Elderly couples. We visit the nursing home frequently, and have adopted a few families who don’t have children/grandchildren nearby. They think we belong to them and that’s enough for me. John and Edna are my favorites. He walks with help and she’s quite a bit younger than him. He pinches her on the ass, every single chance he gets. She took his motorized cart away because he kept running into her heels, but he figured out how to roll after her equally as fast with his new self-propelled wheels. She laughs every time, even when he runs into her. He jokes constantly that he told her he’d chase her around the nursing home and now she believes him. They’re good for everyone who has the pleasure of being around them. Edna does squats with me now and John is threatening to start pinching mine, too. 🙂

Old books. The older the better. This beats any porn I’ve ever seen, including my favorite seed catalog. I could sit in an old library for a hundred hours and smile for a month straight, afterwards. Reading is a luxury I don’t make enough time for, but when I am really feeling sad or lonely, a good book is always just what the doctor ordered.

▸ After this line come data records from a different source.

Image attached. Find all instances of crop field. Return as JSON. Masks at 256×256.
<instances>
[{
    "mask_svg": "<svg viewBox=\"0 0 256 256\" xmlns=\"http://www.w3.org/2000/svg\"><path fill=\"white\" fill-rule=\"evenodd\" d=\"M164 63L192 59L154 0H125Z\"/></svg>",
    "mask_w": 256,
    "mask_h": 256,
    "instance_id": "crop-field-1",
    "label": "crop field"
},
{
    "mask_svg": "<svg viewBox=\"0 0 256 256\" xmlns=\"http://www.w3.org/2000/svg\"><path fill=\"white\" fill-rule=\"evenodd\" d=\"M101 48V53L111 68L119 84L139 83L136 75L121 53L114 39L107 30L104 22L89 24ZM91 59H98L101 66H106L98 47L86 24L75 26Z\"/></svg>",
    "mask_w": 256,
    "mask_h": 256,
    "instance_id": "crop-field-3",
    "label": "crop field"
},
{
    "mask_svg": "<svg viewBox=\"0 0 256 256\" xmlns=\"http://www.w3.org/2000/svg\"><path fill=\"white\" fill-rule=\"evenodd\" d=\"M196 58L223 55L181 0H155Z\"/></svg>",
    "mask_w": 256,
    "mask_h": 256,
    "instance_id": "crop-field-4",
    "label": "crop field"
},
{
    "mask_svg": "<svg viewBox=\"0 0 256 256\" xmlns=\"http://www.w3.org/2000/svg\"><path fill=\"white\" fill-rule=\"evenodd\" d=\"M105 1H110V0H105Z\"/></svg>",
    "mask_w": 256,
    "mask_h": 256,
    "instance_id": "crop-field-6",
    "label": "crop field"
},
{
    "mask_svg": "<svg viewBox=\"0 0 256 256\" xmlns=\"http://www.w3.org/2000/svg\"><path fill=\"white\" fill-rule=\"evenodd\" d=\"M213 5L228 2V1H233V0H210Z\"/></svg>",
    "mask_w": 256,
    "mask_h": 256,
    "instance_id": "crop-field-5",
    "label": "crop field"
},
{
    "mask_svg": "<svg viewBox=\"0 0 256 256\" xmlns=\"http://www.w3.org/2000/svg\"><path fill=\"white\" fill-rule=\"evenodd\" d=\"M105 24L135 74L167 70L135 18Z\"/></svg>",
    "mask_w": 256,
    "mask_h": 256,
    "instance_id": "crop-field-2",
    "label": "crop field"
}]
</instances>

Exercise. Hard to believe, but so incredibly true. I love the muscle screaming, sweat dripping, ass perfecting grind that is my daily workout(s). It saves me when my sex drive threatens to steal every last minute of the limited hours of sleep I have available to me as it is. My arms are changing shape, my jeans are looking goooood  and my panic attacks are gone.  That’s everything.

What makes your heart race or skip a beat? Do you share any of mine?